Task list →
**a)** According to the document parsing overview, through which endpoint are parsing capabilities accessed?
**b)** Pick up the document parsing overview after its final line and keep writing it.

Document text →
Use this file to discover all available pages before exploring further.

Overview

Document parsing in our Vision API analyzes document structure using advanced AI. The parsing functionality identifies different document elements like text blocks, tables, images, headers, and footers while maintaining proper reading order and extracting content with high accuracy.
Parsing capabilities are accessed through the /parse endpoint, which combines structure detection with content extraction.

Key Features

Element Detection

Identify and classify document elements using advanced AI models

Content Extraction

Extract text, tables, and images with appropriate processing methods

Reading Order

Maintain proper document flow and reading sequence

Multi-Modal Processing

Handle text, images, tables, and formulas with specialized extractors

Document Element Types

The parsing system can identify and process the following element types through chunking strategies:

Text Elements

  • Text: Regular paragraph text
  • Title: Document and section titles
  • Section-header: Section headings
  • Page-header: Header content
  • Page-footer: Footer content
  • Caption: Image and table captions
  • Footnote: Footnote references and content
  • List-item: Bulleted and numbered lists

Visual Elements

  • Table: Structured tabular data
  • Picture: Images, charts, and diagrams
  • Formula: Mathematical equations and expressions

Quick Start

Using Local files

import requests
import time

headers = {"api-key": "your-api-key"}

# Parse with merge_tables enabled
with open("document.pdf", "rb") as f:
    response = requests.post(
        "https://prod.visionapi.unsiloed.ai/parse",
        headers=headers,
        files={"file": ("document.pdf", f, "application/pdf")},
        data={"merge_tables": "true"}
    )

if response.status_code != 200:
    print(f"Error: {response.status_code} - {response.text}")
    exit(1)

job_id = response.json()["job_id"]
print(f"Job submitted: {job_id}")

# Poll for results
while True:
    result = requests.get(
        f"https://prod.visionapi.unsiloed.ai/parse/{job_id}",
        headers=headers
    ).json()
    print(f"Status: {result['status']}")

    if result["status"] == "Succeeded":
        break
    elif result["status"] == "Failed":
        print(f"Error: {result.get('message', 'Unknown error')}")
        exit(1)
    time.sleep(5)

print(f"Total chunks: {result['total_chunks']}")

# Process chunks
for chunk in result["chunks"]:
    for segment in chunk["segments"]:
        print(f"Type: {segment['segment_type']}")
        content = segment.get("content") or ""
        print(f"Content: {content[:100]}...")

Supplied entries →
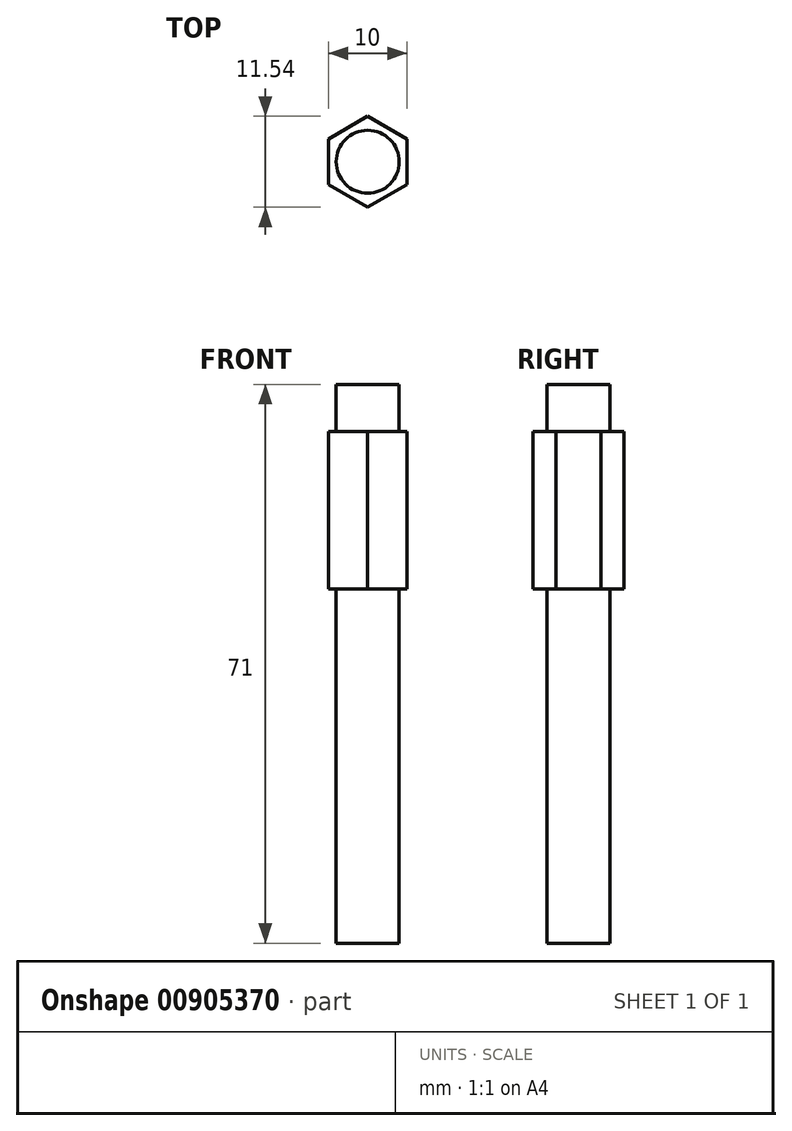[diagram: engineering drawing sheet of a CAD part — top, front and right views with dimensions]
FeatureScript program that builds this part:
annotation { "Feature Type Name" : "Feature", "Feature Type Description" : "" }
export const myFeature = defineFeature(function(context is Context, id is Id, definition is map)
    precondition{}
    {
        {
            var Q0;
            Q0=qCreatedBy(makeId("Top.planeOp"),FACE);
            var sketch = newSketch(context, id + "F0", { "sketchPlane" : qUnion([Q0])});
            skCircle(sketch, "E0.cCircle", {"center": v(0, 0) * mm, "radius": 5.77 * mm, "construction": true});
            skLineSegment(sketch, "E0.0", {"start": v(0, 5.77) * mm, "end": v(5, 2.89) * mm});
            skLineSegment(sketch, "E0.1", {"start": v(5, 2.89) * mm, "end": v(5, -2.89) * mm});
            skLineSegment(sketch, "E0.2", {"start": v(5, -2.89) * mm, "end": v(0, -5.77) * mm});
            skLineSegment(sketch, "E0.3", {"start": v(0, -5.77) * mm, "end": v(-5, -2.89) * mm});
            skLineSegment(sketch, "E0.4", {"start": v(-5, -2.89) * mm, "end": v(-5, 2.89) * mm});
            skLineSegment(sketch, "E0.5", {"start": v(-5, 2.89) * mm, "end": v(0, 5.77) * mm});
            skSolve(sketch);
        }
        {
            var Q0;
            Q0=makeQuery(id+"F0.imprint","IMPRINT",FACE,{"disambiguationData":[TD([[makeQuery(id+"F0.imprint","IMPRINT",EDGE,{"derivedFrom":sQuery(id+"F0.wireOp",EDGE,"E0.0")}),-1.0]])]});
            extrude(context, id + "F1", {"entities" : qUnion([Q0]), "depth" : 20 * mm, "offsetDistance" : 25 * mm});
        }
        {
            var Q0;
            Q0=makeQuery(id+"F1.opExtrude","CAP_FACE",FACE,{"disambiguationData":[OSD([sQuery(id+"F0.wireOp",EDGE,"E0.0"),sQuery(id+"F0.wireOp",EDGE,"E0.1"),sQuery(id+"F0.wireOp",EDGE,"E0.2"),sQuery(id+"F0.wireOp",EDGE,"E0.3"),sQuery(id+"F0.wireOp",EDGE,"E0.4"),sQuery(id+"F0.wireOp",EDGE,"E0.5")])],"isStart":true});
            var sketch = newSketch(context, id + "F2", { "sketchPlane" : qUnion([Q0])});
            skCircle(sketch, "E1", {"center": v(0, 0) * mm, "radius": 4 * mm});
            skSolve(sketch);
        }
        {
            var Q0;
            Q0=qSketchRegion(id+"F2",true);
            extrude(context, id + "F3", {"entities" : qUnion([Q0]), "operationType" : NewBodyOperationType.ADD, "depth" : 45 * mm, "offsetDistance" : 25 * mm});
        }
        {
            var Q0;
            Q0=makeQuery(id+"F1.opExtrude","CAP_FACE",FACE,{"disambiguationData":[OSD([sQuery(id+"F0.wireOp",EDGE,"E0.0"),sQuery(id+"F0.wireOp",EDGE,"E0.1"),sQuery(id+"F0.wireOp",EDGE,"E0.2"),sQuery(id+"F0.wireOp",EDGE,"E0.3"),sQuery(id+"F0.wireOp",EDGE,"E0.4"),sQuery(id+"F0.wireOp",EDGE,"E0.5")])],"isStart":false});
            var sketch = newSketch(context, id + "F4", { "sketchPlane" : qUnion([Q0])});
            skCircle(sketch, "E2", {"center": v(0, 0) * mm, "radius": 4 * mm});
            skSolve(sketch);
        }
        {
            var Q0;
            Q0=qSketchRegion(id+"F4",true);
            extrude(context, id + "F5", {"entities" : qUnion([Q0]), "operationType" : NewBodyOperationType.ADD, "depth" : 6 * mm, "offsetDistance" : 25 * mm});
        }
    });
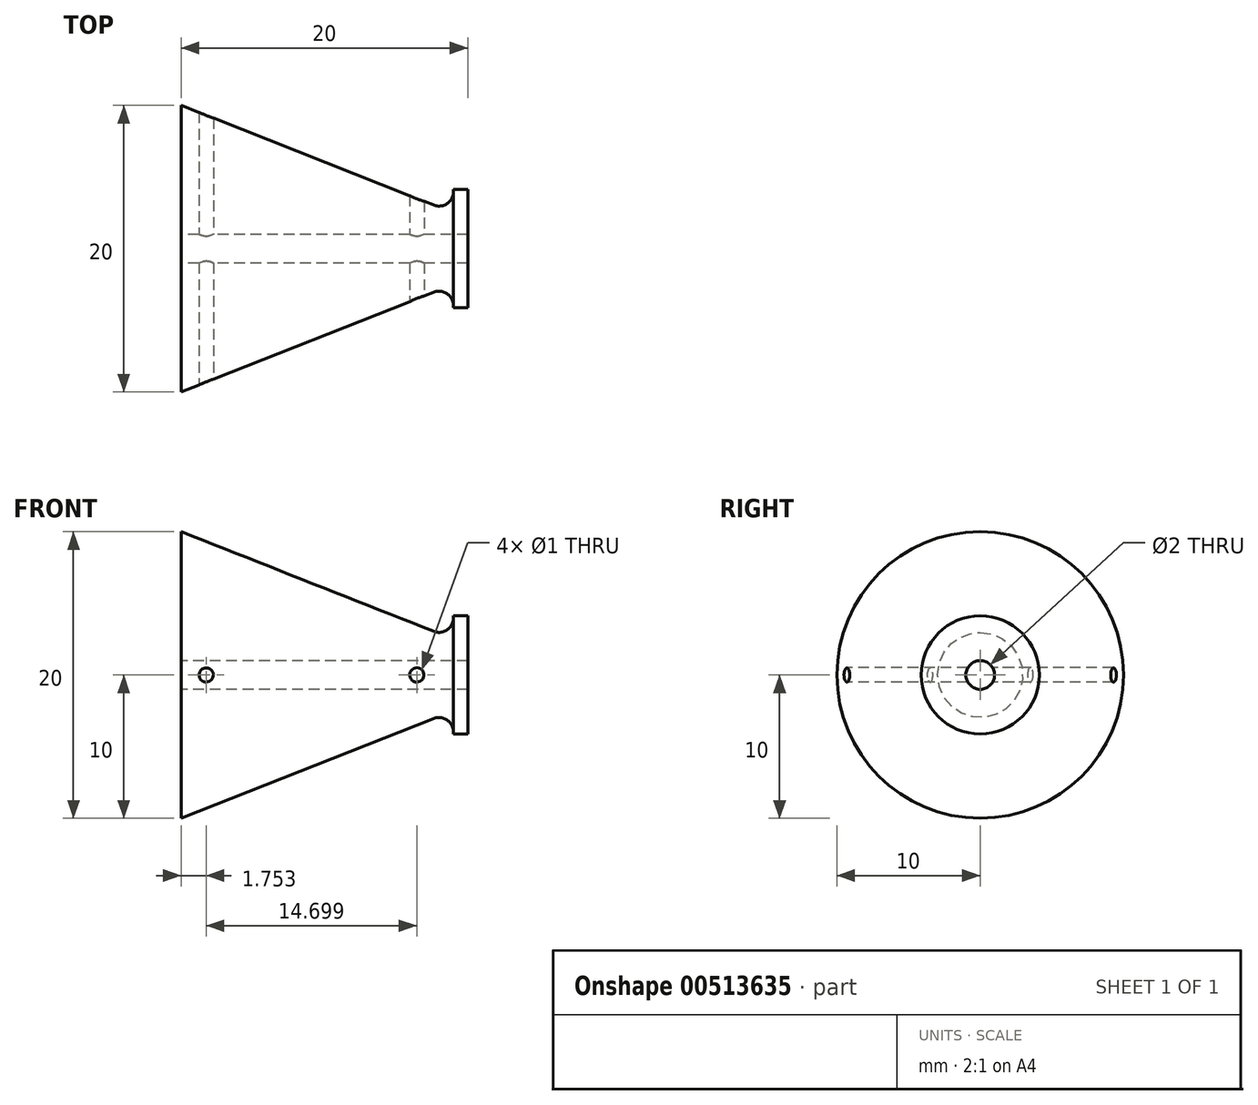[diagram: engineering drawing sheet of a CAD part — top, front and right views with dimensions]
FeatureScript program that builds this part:
annotation { "Feature Type Name" : "Feature", "Feature Type Description" : "" }
export const myFeature = defineFeature(function(context is Context, id is Id, definition is map)
    precondition{}
    {
        {
            var Q0;
            Q0=qCreatedBy(makeId("Front.planeOp"),FACE);
            var sketch = newSketch(context, id + "F0", { "sketchPlane" : qUnion([Q0])});
            skLineSegment(sketch, "E0", {"start": v(-20.44, 0) * mm, "end": v(36.79, 0) * mm, "construction": true});
            skLineSegment(sketch, "E1", {"start": v(0, 1) * mm, "end": v(0, 10) * mm});
            skLineSegment(sketch, "E2", {"start": v(0, 10) * mm, "end": v(19, 2.5) * mm});
            skLineSegment(sketch, "E3", {"start": v(19, 2.5) * mm, "end": v(19, 4.12) * mm});
            skLineSegment(sketch, "E4", {"start": v(19, 4.12) * mm, "end": v(20, 4.12) * mm});
            skLineSegment(sketch, "E5", {"start": v(20, 4.12) * mm, "end": v(20, 1) * mm});
            skLineSegment(sketch, "E6", {"start": v(0, 1) * mm, "end": v(20, 1) * mm});
            skSolve(sketch);
        }
        {
            var Q0;
            Q0=makeQuery(id+"F0.imprint","IMPRINT",FACE,{"disambiguationData":[TD([[makeQuery(id+"F0.imprint","IMPRINT",EDGE,{"derivedFrom":sQuery(id+"F0.wireOp",EDGE,"E1")}),-1.0]])]});
            var Q1;
            Q1=sQuery(id+"F0.wireOp",EDGE,"E0");
            revolve(context, id + "F1", {"entities" : qUnion([Q0]), "axis" : qUnion([Q1]), "revolveType" : RevolveType.FULL});
        }
        {
            var Q0;
            Q0=makeQuery(id+"F1.opRevolve","SWEPT_EDGE",EDGE,{"disambiguationData":[OSD([sQuery(id+"F0.wireOp",EDGE,"E2"),sQuery(id+"F0.wireOp",EDGE,"E3")])]});
            fillet(context, id + "F2", {"entities" : qUnion([Q0]), "radius" : 1 * mm, "tangentPropagation" : true, "allowEdgeOverflow" : false});
        }
        {
            var Q0;
            Q0=qCreatedBy(makeId("Front.planeOp"),FACE);
            var sketch = newSketch(context, id + "F3", { "sketchPlane" : qUnion([Q0])});
            skCircle(sketch, "E7", {"center": v(1.75, 0) * mm, "radius": 0.5 * mm});
            skCircle(sketch, "E8", {"center": v(16.45, 0) * mm, "radius": 0.5 * mm});
            skSolve(sketch);
        }
        {
            var Q0;
            Q0 = qSketchRegion(id + "F3", true);
            extrude(context, id + "F4", {"entities" : qUnion([Q0]), "operationType" : NewBodyOperationType.REMOVE, "endBound" : BoundingType.THROUGH_ALL, "oppositeDirection" : true, "depth" : 25 * mm, "offsetDistance" : 25 * mm, "hasSecondDirection" : true, "secondDirectionBound" : SecondDirectionBoundingType.THROUGH_ALL, "secondDirectionOppositeDirection" : false, "secondDirectionDepth" : 25 * mm});
        }
    });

Responses for each task →
**a)** The /parse endpoint.

**b)**
Using Presigned URLs

Instead of uploading files directly, you can provide a presigned URL using the url parameter. This is ideal for documents already stored in cloud storage (S3, GCS, Azure Blob, etc.).
import requests
import time

headers = {"api-key": "your-api-key"}

# Using presigned URL instead of file upload
document_url = "https://lyltzyvtloozzovxrupp.supabase.co/storage/v1/object/public/pdfs/0589f42e-0684-434c-999a-beedcf34c04a/Invoice_bc11de5d-e45a-46a8-892d-32f8794ab72d.pdf"

print("Parsing document from URL...")
response = requests.post(
    "https://prod.visionapi.unsiloed.ai/parse",
    headers=headers,
    data={"url": document_url}
)

if response.status_code != 200:
    print(f"Error: {response.status_code} - {response.text}")
    exit(1)

job_id = response.json()["job_id"]
print(f"Job submitted: {job_id}")

# Poll for results
while True:
    result = requests.get(
        f"https://prod.visionapi.unsiloed.ai/parse/{job_id}",
        headers=headers
    ).json()
    print(f"Status: {result['status']}")
    if result["status"] == "Succeeded":
        break
    if result["status"] == "Failed":
        print(f"Error: {result.get('message', 'Unknown error')}")
        exit(1)
    time.sleep(5)

# Access the parsed content
print(f"Total chunks: {result['total_chunks']}")

# Get the embed content
for chunk in result["chunks"]:
    print(f"\n--- {chunk['embed'][:100]} ---")
For detailed API parameters and configuration options, see the Parse API Reference.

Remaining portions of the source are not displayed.